The former Mrs. Lloyd Webber, Sarah Brightman, who first played the troubled object of the Phantom's affections on stage eighteen years ago, is nowhere to be found, of course. Instead, we get nineteen-year-old Emmy Rossum (Sean Penn's slain daughter in Mystic River), who started taking voice lessons at the Metropolitan Opera when she was seven and has developed into an ethereal soprano. She essays Lloyd Webber's chestnuts with grace and verve. But as a character, Rossum's rising understudy Christine is as strange as Butler's tepid cellar-dweller. Beheld in a constant glow of candlelight and roses, her soft-focus visage looks, for the most part, as fresh as spring. But script updaters Webber and Schumacher also mean to illuminate Christine's mostly involuntary longing for the tortured demon/genius in the white mask, so there are half a dozen close-ups in which she appears moist-lipped and wide-eyed, giving off the synthetic heat of a Playboy centerfold.
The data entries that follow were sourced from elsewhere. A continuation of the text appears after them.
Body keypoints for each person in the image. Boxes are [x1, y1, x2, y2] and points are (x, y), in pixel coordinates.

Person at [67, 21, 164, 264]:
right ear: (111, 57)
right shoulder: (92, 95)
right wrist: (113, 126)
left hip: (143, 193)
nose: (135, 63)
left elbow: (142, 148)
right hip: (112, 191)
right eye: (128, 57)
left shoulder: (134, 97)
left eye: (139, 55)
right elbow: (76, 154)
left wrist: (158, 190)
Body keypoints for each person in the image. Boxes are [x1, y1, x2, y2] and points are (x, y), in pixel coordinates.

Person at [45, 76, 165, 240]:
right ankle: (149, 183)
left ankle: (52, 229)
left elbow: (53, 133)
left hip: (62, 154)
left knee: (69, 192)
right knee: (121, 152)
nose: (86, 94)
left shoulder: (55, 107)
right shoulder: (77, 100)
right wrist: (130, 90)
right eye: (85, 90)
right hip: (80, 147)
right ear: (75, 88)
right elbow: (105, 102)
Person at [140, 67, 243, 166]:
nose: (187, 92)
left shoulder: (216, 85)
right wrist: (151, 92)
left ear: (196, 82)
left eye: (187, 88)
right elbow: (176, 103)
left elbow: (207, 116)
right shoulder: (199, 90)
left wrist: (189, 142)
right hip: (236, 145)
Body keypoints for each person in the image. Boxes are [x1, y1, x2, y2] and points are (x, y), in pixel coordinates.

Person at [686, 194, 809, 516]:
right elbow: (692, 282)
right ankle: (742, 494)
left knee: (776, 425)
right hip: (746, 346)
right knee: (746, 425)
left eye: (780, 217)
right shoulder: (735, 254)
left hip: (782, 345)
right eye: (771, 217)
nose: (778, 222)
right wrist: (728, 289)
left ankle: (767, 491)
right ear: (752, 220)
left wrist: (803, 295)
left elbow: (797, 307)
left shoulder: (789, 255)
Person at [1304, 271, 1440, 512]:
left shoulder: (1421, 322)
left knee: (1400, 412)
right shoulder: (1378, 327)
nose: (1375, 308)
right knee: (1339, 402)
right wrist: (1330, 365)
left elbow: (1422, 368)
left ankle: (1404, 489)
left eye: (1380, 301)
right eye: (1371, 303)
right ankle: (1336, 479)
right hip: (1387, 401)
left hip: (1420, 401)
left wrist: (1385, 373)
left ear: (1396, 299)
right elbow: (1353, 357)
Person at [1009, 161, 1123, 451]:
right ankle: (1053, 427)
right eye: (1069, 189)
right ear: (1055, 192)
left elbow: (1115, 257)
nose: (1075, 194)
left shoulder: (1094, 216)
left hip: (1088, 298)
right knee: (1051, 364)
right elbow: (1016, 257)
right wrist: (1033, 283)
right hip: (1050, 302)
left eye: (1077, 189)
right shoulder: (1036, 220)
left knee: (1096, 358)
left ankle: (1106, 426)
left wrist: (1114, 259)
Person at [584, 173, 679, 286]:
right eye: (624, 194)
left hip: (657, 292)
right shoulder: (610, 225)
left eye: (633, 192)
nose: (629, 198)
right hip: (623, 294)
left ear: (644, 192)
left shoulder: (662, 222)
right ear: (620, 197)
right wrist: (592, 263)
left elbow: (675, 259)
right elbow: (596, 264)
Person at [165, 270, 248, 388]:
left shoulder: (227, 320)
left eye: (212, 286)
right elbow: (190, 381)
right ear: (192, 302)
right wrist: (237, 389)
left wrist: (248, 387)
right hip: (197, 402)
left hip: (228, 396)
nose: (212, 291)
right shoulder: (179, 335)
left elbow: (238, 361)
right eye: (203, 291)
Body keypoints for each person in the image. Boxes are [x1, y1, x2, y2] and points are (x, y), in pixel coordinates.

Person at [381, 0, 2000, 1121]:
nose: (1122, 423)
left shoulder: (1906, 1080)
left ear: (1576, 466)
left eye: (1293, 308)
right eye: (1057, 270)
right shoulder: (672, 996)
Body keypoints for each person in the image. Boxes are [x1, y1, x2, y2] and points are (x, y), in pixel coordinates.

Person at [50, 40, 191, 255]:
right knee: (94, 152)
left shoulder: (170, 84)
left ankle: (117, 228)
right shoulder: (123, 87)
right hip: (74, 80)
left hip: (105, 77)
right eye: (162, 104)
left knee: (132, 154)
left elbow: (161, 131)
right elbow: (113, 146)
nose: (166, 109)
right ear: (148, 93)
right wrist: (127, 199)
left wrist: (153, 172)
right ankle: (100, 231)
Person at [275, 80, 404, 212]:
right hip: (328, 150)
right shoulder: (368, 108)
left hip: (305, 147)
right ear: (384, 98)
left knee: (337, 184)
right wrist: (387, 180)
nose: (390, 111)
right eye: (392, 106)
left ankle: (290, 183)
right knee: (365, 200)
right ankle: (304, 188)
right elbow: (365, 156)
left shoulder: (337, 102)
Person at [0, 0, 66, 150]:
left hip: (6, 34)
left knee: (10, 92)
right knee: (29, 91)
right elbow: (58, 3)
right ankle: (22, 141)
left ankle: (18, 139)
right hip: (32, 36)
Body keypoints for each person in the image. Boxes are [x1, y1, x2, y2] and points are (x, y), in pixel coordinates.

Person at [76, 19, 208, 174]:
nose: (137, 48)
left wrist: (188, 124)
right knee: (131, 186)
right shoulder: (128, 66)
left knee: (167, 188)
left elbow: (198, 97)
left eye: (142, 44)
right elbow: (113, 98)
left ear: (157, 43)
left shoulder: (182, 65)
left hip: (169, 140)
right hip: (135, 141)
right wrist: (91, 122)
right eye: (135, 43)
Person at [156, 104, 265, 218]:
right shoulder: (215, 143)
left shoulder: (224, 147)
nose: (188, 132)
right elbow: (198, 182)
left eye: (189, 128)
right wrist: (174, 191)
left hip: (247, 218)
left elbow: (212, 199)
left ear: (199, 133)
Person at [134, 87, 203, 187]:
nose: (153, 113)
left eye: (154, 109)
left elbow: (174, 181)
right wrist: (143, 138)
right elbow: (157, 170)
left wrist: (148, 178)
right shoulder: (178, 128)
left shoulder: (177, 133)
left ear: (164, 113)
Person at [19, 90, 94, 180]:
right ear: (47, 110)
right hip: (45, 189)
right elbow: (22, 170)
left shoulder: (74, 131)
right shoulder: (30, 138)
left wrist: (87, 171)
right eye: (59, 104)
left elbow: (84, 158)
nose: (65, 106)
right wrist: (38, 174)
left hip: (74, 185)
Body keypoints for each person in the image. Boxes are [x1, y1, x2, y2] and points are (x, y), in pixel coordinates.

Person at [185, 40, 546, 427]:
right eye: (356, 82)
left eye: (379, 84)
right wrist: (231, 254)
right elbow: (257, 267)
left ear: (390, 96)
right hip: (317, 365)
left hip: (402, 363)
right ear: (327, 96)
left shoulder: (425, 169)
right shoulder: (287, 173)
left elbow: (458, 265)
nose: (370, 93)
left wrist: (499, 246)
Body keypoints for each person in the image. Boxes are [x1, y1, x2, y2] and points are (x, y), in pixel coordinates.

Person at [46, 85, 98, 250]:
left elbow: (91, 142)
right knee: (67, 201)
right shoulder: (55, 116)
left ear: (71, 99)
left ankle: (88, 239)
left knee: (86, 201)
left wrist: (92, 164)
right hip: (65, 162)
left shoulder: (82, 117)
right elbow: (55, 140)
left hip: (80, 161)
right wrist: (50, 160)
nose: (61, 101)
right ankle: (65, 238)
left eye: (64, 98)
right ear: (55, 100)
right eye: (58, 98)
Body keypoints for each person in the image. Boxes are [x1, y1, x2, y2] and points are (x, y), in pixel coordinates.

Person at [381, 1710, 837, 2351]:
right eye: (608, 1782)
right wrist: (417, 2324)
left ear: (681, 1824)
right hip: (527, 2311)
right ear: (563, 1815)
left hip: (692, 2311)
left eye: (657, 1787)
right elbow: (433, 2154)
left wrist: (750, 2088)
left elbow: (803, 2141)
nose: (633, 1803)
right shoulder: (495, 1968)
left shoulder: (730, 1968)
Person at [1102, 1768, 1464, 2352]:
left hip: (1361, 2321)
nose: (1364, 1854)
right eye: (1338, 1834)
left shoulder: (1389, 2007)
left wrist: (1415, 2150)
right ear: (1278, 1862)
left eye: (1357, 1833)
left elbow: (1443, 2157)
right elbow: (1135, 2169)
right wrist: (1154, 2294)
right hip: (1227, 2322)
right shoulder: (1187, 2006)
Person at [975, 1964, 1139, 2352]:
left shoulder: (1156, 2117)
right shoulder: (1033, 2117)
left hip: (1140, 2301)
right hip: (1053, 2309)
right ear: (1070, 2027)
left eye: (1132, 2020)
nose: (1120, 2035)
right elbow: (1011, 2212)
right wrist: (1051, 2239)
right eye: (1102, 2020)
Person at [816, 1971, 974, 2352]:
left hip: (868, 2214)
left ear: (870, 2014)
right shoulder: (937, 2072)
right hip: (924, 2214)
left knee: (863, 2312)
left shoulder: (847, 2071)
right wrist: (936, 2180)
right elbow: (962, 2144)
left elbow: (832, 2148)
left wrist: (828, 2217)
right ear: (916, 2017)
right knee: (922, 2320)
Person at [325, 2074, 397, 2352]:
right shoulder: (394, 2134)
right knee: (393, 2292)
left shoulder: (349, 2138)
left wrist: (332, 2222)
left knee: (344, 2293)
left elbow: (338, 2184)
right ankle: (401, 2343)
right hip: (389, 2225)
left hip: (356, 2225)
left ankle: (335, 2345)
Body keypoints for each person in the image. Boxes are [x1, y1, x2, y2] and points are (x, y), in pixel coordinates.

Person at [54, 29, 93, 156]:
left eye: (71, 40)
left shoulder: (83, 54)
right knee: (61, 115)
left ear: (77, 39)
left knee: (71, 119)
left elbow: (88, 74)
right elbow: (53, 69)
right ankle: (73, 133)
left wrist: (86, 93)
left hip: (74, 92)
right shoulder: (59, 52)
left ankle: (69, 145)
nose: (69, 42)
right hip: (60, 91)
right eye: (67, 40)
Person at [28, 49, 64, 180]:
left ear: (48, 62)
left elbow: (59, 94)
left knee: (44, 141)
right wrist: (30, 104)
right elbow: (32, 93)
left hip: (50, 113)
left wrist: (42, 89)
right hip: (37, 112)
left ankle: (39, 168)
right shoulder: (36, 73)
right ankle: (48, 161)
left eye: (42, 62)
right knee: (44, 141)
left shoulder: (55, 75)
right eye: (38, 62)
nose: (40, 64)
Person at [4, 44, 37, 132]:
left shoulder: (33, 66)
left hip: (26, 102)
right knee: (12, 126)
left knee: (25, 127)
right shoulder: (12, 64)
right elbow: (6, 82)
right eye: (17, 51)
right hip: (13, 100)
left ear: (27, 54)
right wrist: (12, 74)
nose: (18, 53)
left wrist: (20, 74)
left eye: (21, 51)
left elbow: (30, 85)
Whether this cheapens the show or reinvents it in a bold new light can best be judged by Webber fanatics, who are legion; in any case, it's obvious the filmmakers intended to give their heroine a bit more Sex and the City-style carnality -- even though the bulk of the movie's action is still set in 1870.
Butler, whose movie-monster credits already include a Dracula (for Wes Craven) and an Attila the Hun, is so inert and unmagnetic that you may find yourself rooting for goody-two-shoes -- you know, the Count of Chagny. Passably dashing and reasonably adept at swordplay, but just a little dull. As played by Patrick Wilson (a star of TV's Angels in America), Christine's other boyfriend is nothing if not movie-star handsome, and by the time he and Scarface get to duking it out in the dungeon underneath the opera house, the wise viewer will give the points and go with the Forces of Light, even though Darkness is traditionally more appealing. It doesn't say a lot for this Phantom that we come to care about him much, much less than the matchless Chaney, the sympathetic Claude Rains or even the high-camp variation Charles Dance brought to TV in 1990. Meanwhile, you'll absolutely love Minnie Driver's screeching, preening turn as the temperamental diva La Carlotta (voice-dubbed by opera singer Margaret Preece) -- as long as they've let you out of the lockup ward on a day pass.
Obsessive Phantom phans are unlikely to be fazed by any criticism of this chaotic, often ill-sung movie version, and neither is the blindingly self-confident Sir Lloyd Webber, whose personal grandiosity seems to be equaled only by that of his productions. It is said that the composer once asked a collaborator why new people seemed to take an instant dislike to him. "Saves time," the man answered.
That said, The Phantom of the Opera, which has racked up more than 7,000 performances in London and New York and raked in more than $3.2 billion in receipts around the world, isn't about to go away. The next incarnation of the monster will be at a Las Vegas hotel, which is building a separate theater to house a permanent production -- a new, ninety-minute version for short attention spans. Thank heaven for small favors: Schumacher's opus runs two hours and twenty minutes and plays like ten days in the county jail.